胸膜留置カテーテルに関連する重大な有害事象があった。 4人(16.7%)が胸水感染を起こし、このうち3人でカテーテルを抜去した。 763>

以前の研究(12)では、肝水腫に対して胸腔チューブを留置した際に重大な副作用が報告されていることから、副作用がなかったことはやや意外であった。 その研究では,17人の患者が肝水腫症で胸腔チューブを留置され,16人に合併症が見られた。 その合併症は急性腎障害11人、気胸7人、膿胸5人、脳症3人、肺炎3人などであった(12)

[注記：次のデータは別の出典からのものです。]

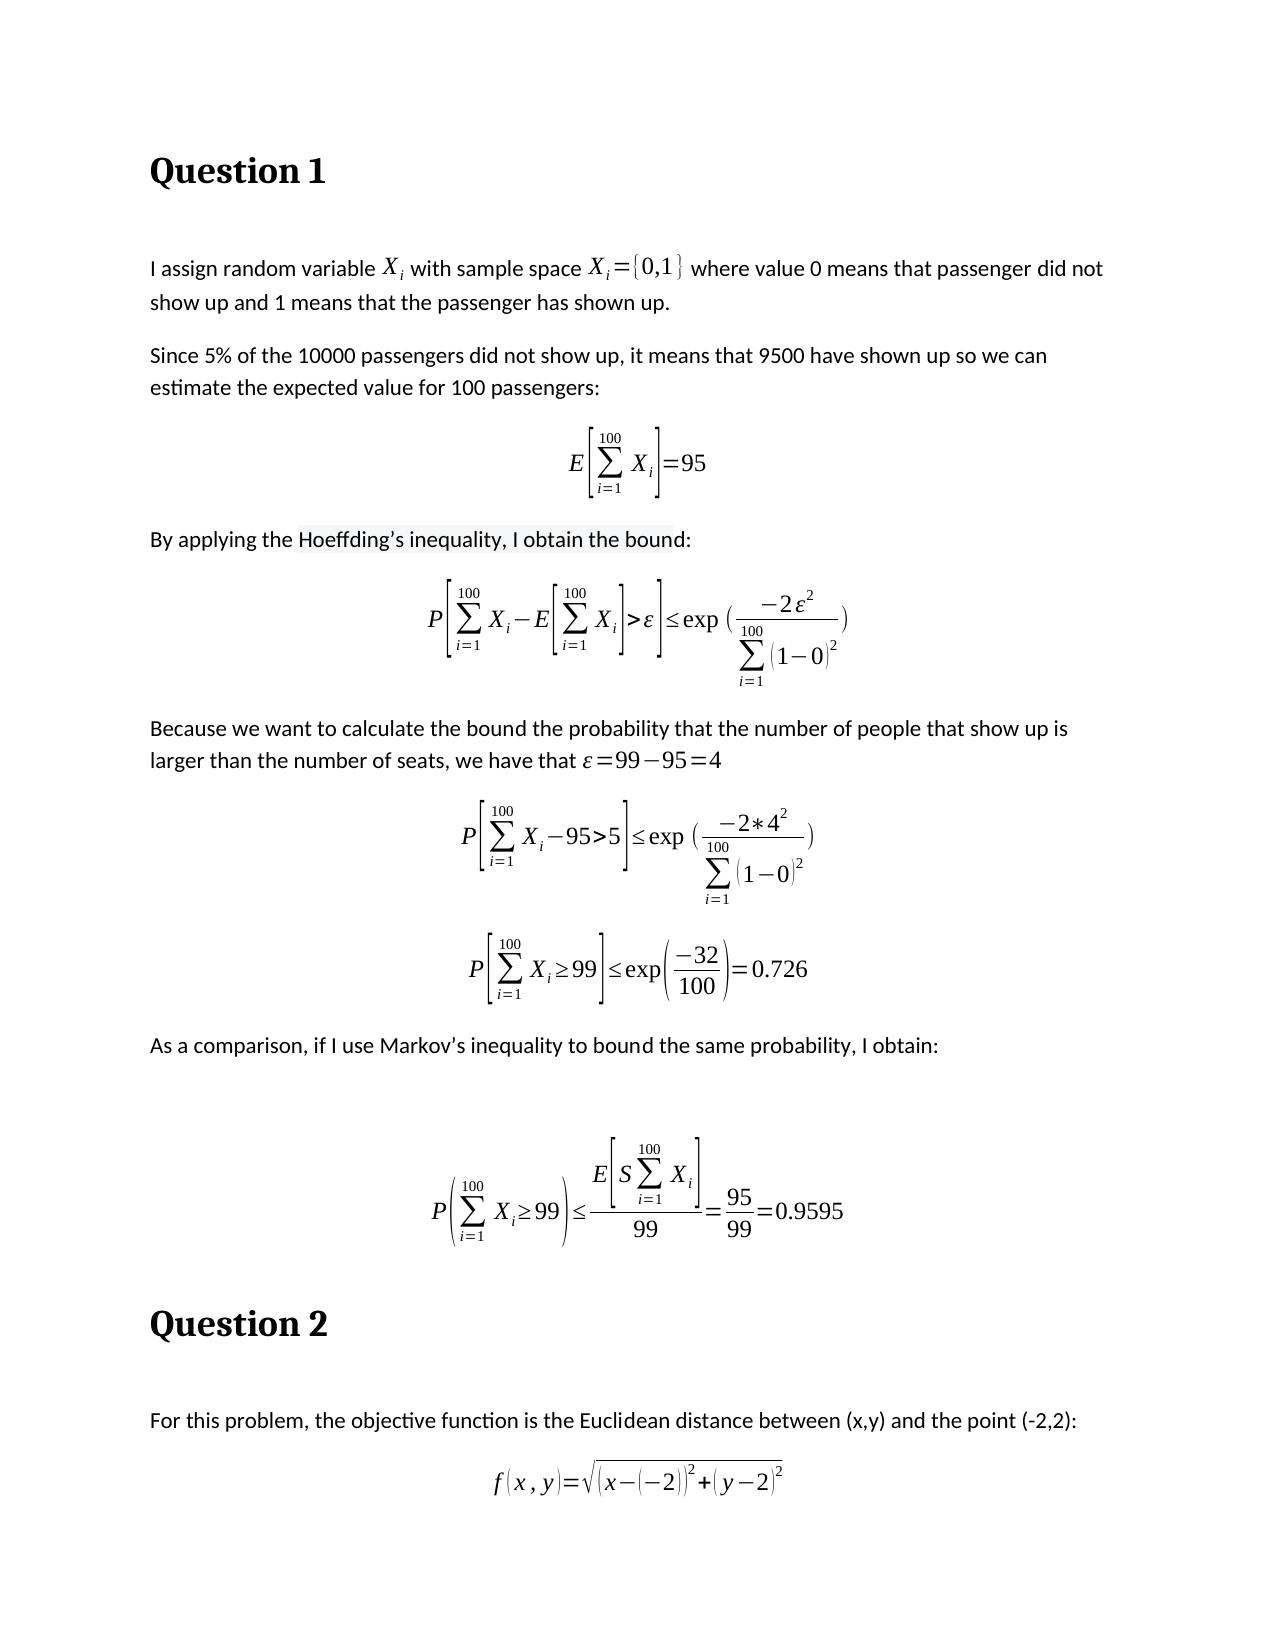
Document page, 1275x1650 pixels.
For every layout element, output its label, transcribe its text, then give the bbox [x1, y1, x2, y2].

text Since 5% of the 10000 passengers did not show up, it means that 9500 have shown up so we can estimate the expected value for 100 passengers: [150, 341, 1125, 401]
text For this problem, the objective function is the Euclidean distance between (x,y) and the point (-2,2): [150, 1406, 1125, 1434]
subtitle Question 2 [150, 1303, 1125, 1346]
text By applying the Hoeffding’s inequality, I obtain the bound: [150, 525, 298, 553]
text I assign random variable with sample space where value 0 means that passenger did not show up and 1 means that the passenger has shown up. [150, 253, 1125, 316]
text Because we want to calculate the bound the probability that the number of people that show up is larger than the number of seats, we have that [150, 714, 1125, 775]
text As a comparison, if I use Markov’s inequality to bound the same probability, I obtain: [150, 1031, 1125, 1059]
subtitle Question 1 [150, 150, 1125, 193]
text By applying the Hoeffding’s inequality, I obtain the bound: [673, 525, 1125, 553]
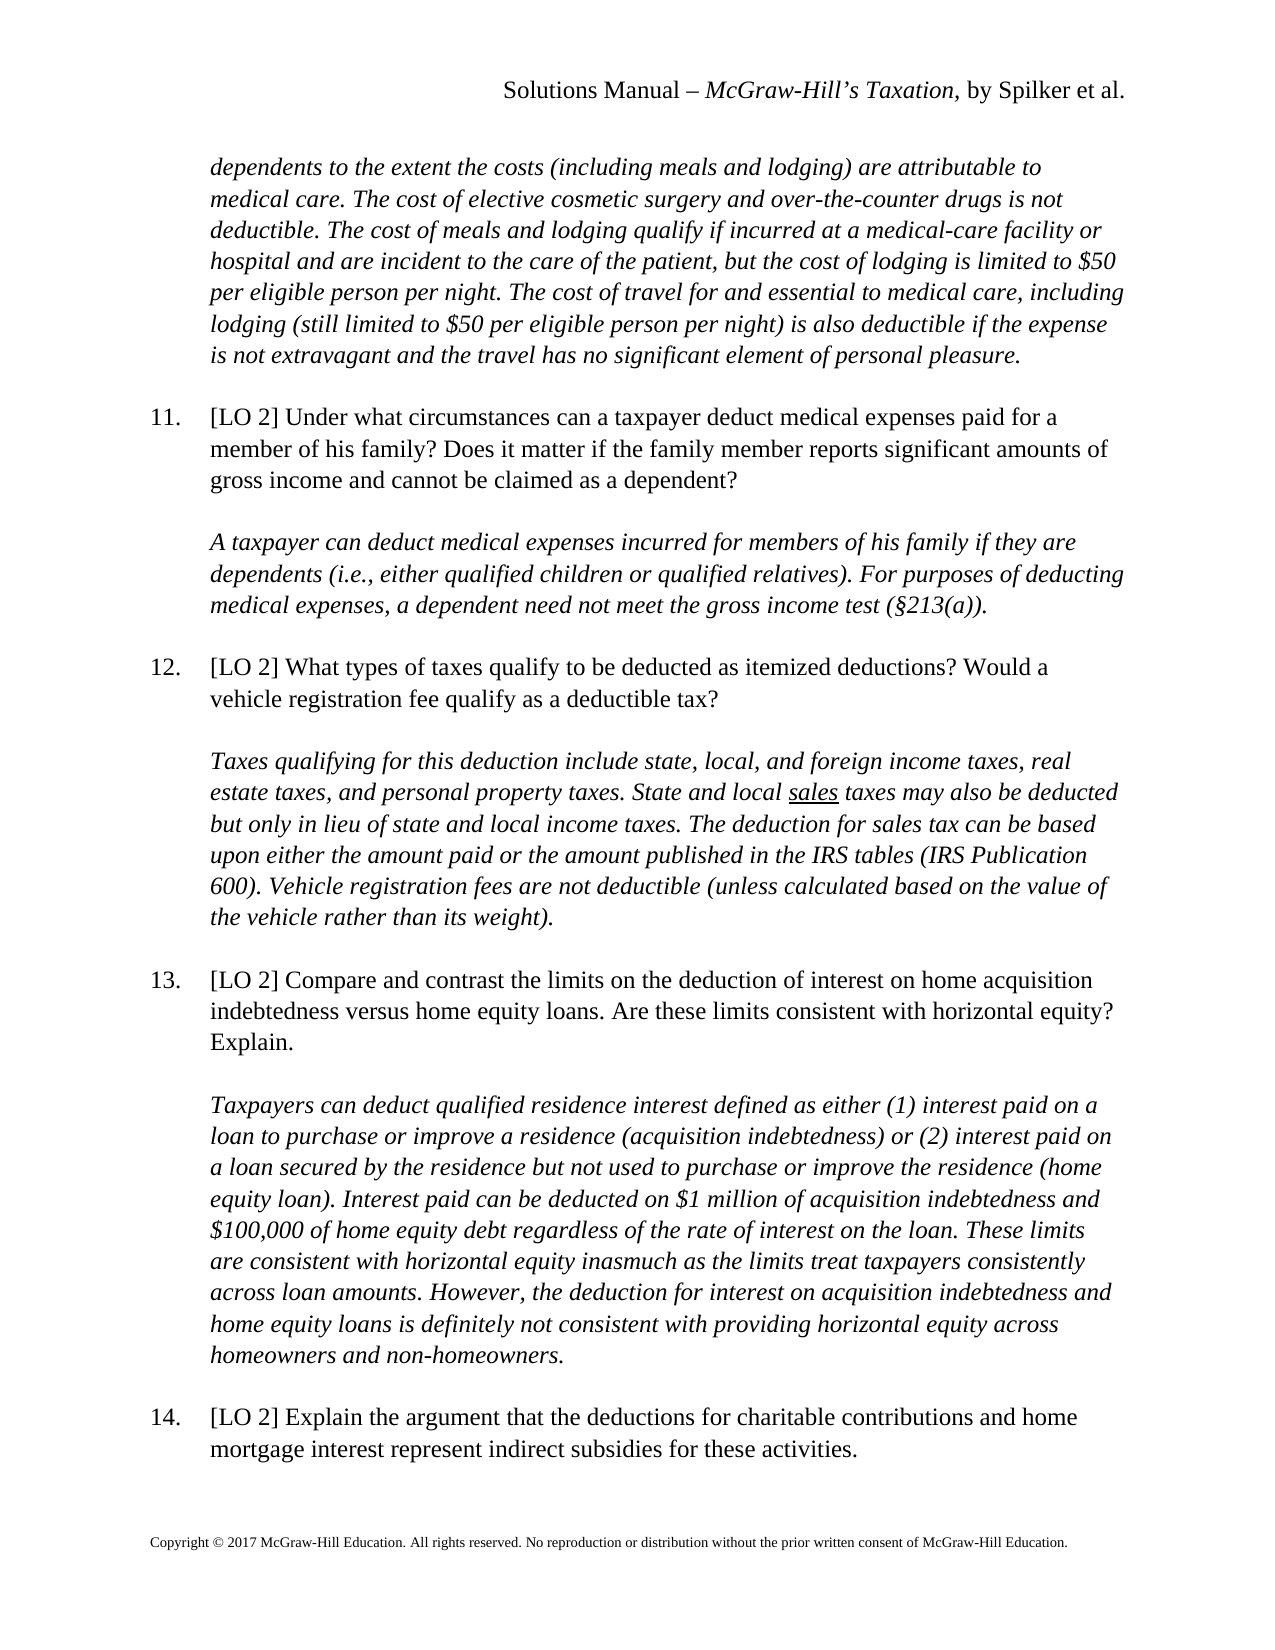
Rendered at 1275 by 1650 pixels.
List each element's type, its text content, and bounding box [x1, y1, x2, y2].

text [150, 150, 1125, 369]
text 11. [LO 2] Under what circumstances can a taxpayer deduct medical expenses paid for a member of his family? Does it matter if the family member reports significant amounts of gross income and cannot be claimed as a dependent? [150, 400, 1125, 494]
text 13. [LO 2] Compare and contrast the limits on the deduction of interest on home acquisition indebtedness versus home equity loans. Are these limits consistent with horizontal equity? Explain. [150, 962, 1125, 1056]
text 14. [LO 2] Explain the argument that the deductions for charitable contributions and home mortgage interest represent indirect subsidies for these activities. [150, 1400, 1125, 1462]
text A taxpayer can deduct medical expenses incurred for members of his family if they are dependents (i.e., either qualified children or qualified relatives). For purposes of deducting medical expenses, a dependent need not meet the gross income test (§213(a)). [150, 525, 1125, 619]
text Taxpayers can deduct qualified residence interest defined as either (1) interest paid on a loan to purchase or improve a residence (acquisition indebtedness) or (2) interest paid on a loan secured by the residence but not used to purchase or improve the residence (home equity loan). Interest paid can be deducted on $1 million of acquisition indebtedness and $100,000 of home equity debt regardless of the rate of interest on the loan. These limits are consistent with horizontal equity inasmuch as the limits treat taxpayers consistently across loan amounts. However, the deduction for interest on acquisition indebtedness and home equity loans is definitely not consistent with providing horizontal equity across homeowners and non-homeowners. [150, 1087, 1125, 1369]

今回の研究にはいくつかの欠点がある。 まず、肝移植またはTIPSの候補とされた患者のみを対象とした。 したがって,トンネル型胸膜留置カテーテルの留置が,肝移植やTIPSの候補でない患者にとって良い代替策となるかどうかは不明である。 第二に、著者らは、胸腔チューブ挿入時に起こったように、どれだけの液体を排出し、患者が急性腎障害や電解質異常を起こしたかどうかについては言及していない。 第三に、比較のための対照群が存在しないことである。 結論として、Chenらの研究(11)は、利尿剤治療に抵抗性の肝水腫症患者をトンネル型胸膜カテーテル留置で管理できることを実証している。 留置カテーテル治療は、肺移植またはTIPSへの橋渡しの役割を果たすことができる。 胸膜留置カテーテルの挿入は、横隔膜欠損の修復と胸膜癒着術を伴うテレビ胸腔鏡検査よりも確実に低侵襲である。 感染率が16.7%というのは気になるが、感染症は管理可能なようである。 今後、トンネル型胸膜留置カテーテルの挿入が肝水腫の標準治療になると思われる。